* Instructions to follow:
Lines holding the word "AgNet" in the material below: count them and write the number alone.

=== Begin Enclosure ===

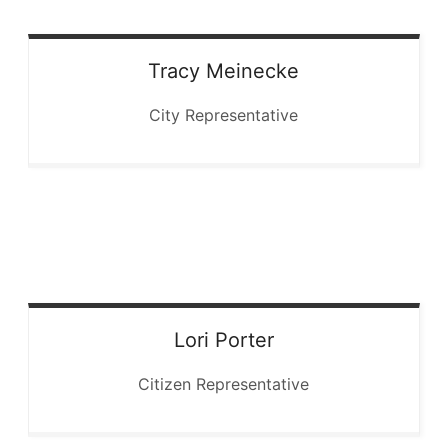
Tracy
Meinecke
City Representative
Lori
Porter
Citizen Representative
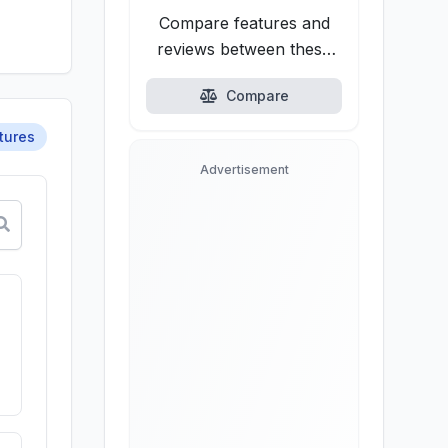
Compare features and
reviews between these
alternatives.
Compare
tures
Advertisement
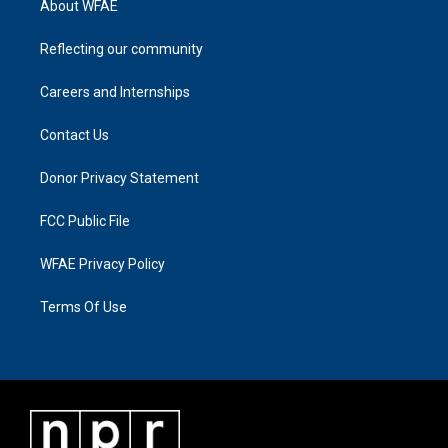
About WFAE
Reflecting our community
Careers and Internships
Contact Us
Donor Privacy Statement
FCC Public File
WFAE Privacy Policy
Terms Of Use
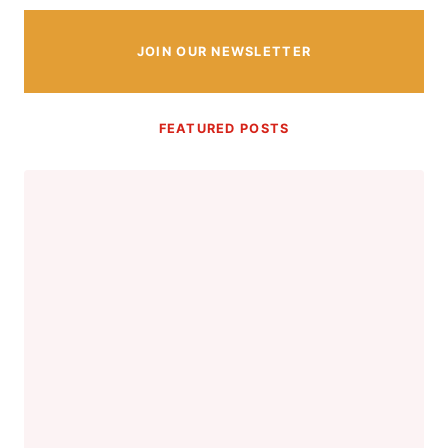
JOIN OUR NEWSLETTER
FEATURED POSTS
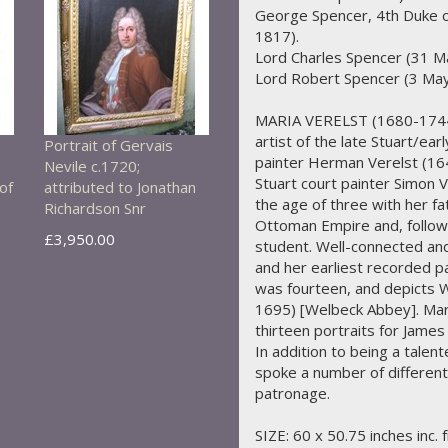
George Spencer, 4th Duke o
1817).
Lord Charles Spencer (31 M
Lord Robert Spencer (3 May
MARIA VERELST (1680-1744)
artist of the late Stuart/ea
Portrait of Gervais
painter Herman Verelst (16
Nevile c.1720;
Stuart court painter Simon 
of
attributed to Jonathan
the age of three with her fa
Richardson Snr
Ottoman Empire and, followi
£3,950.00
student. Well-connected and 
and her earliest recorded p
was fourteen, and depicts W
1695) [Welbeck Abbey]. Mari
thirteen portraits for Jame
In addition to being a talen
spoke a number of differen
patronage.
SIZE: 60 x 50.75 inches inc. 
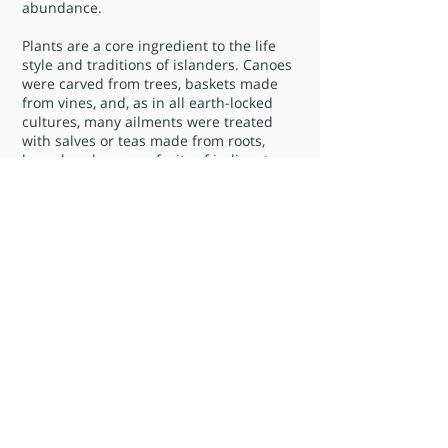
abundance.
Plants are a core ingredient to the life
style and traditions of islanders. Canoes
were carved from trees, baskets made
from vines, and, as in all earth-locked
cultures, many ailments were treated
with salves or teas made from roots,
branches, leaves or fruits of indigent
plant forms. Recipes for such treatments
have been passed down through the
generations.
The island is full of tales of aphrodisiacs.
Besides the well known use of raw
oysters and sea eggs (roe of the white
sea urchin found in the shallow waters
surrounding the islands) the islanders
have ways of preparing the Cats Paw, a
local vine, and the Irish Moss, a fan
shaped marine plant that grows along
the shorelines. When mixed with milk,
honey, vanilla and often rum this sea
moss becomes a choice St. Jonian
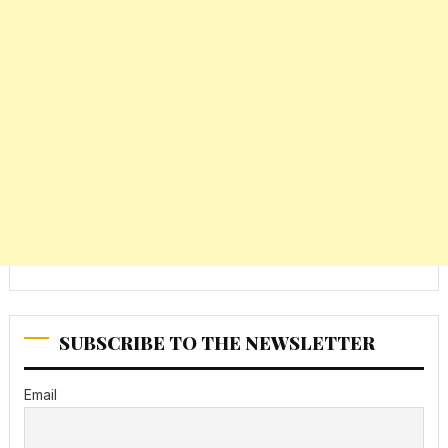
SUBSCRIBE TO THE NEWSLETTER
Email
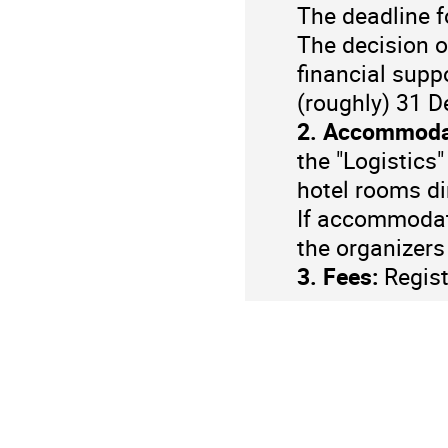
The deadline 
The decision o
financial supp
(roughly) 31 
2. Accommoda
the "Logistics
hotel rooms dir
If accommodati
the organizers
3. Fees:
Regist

=== End Enclosure ===
=== Begin Enclosure ===

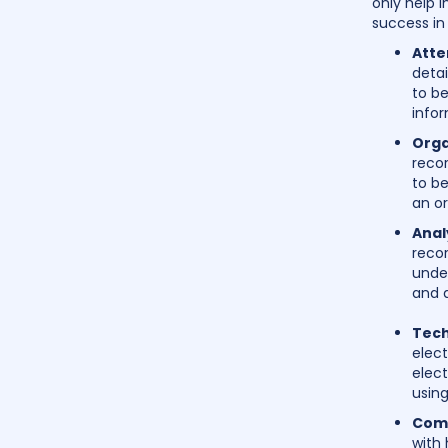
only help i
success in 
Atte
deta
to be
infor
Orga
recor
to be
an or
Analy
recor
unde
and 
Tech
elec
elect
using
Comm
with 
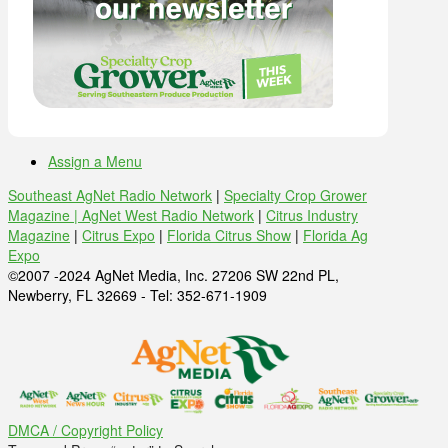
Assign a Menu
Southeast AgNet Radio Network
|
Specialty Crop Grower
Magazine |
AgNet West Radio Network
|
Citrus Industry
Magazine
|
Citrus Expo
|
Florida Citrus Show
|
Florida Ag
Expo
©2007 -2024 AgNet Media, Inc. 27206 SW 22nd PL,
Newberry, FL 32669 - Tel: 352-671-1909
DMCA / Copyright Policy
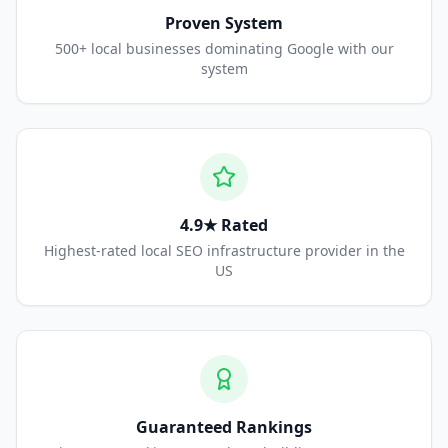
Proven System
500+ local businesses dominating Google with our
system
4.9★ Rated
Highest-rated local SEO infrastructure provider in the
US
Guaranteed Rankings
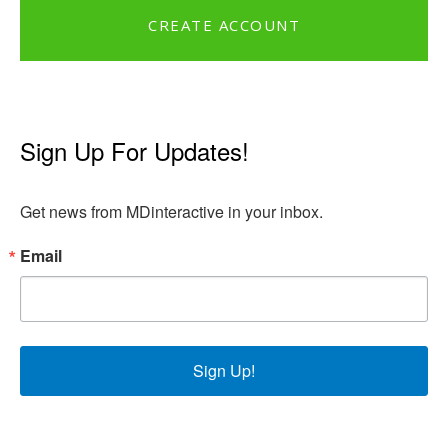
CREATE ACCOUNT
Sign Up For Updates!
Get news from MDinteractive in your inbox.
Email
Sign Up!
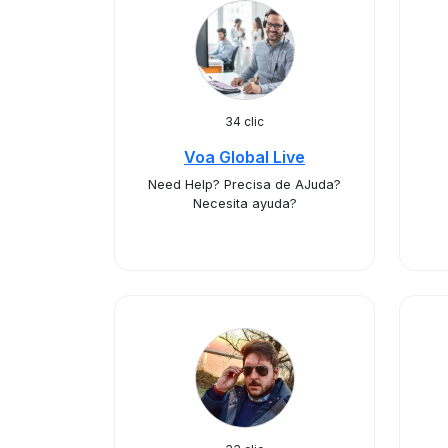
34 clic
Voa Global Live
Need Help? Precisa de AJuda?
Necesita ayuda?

=== End Enclosure ===

* Result:
3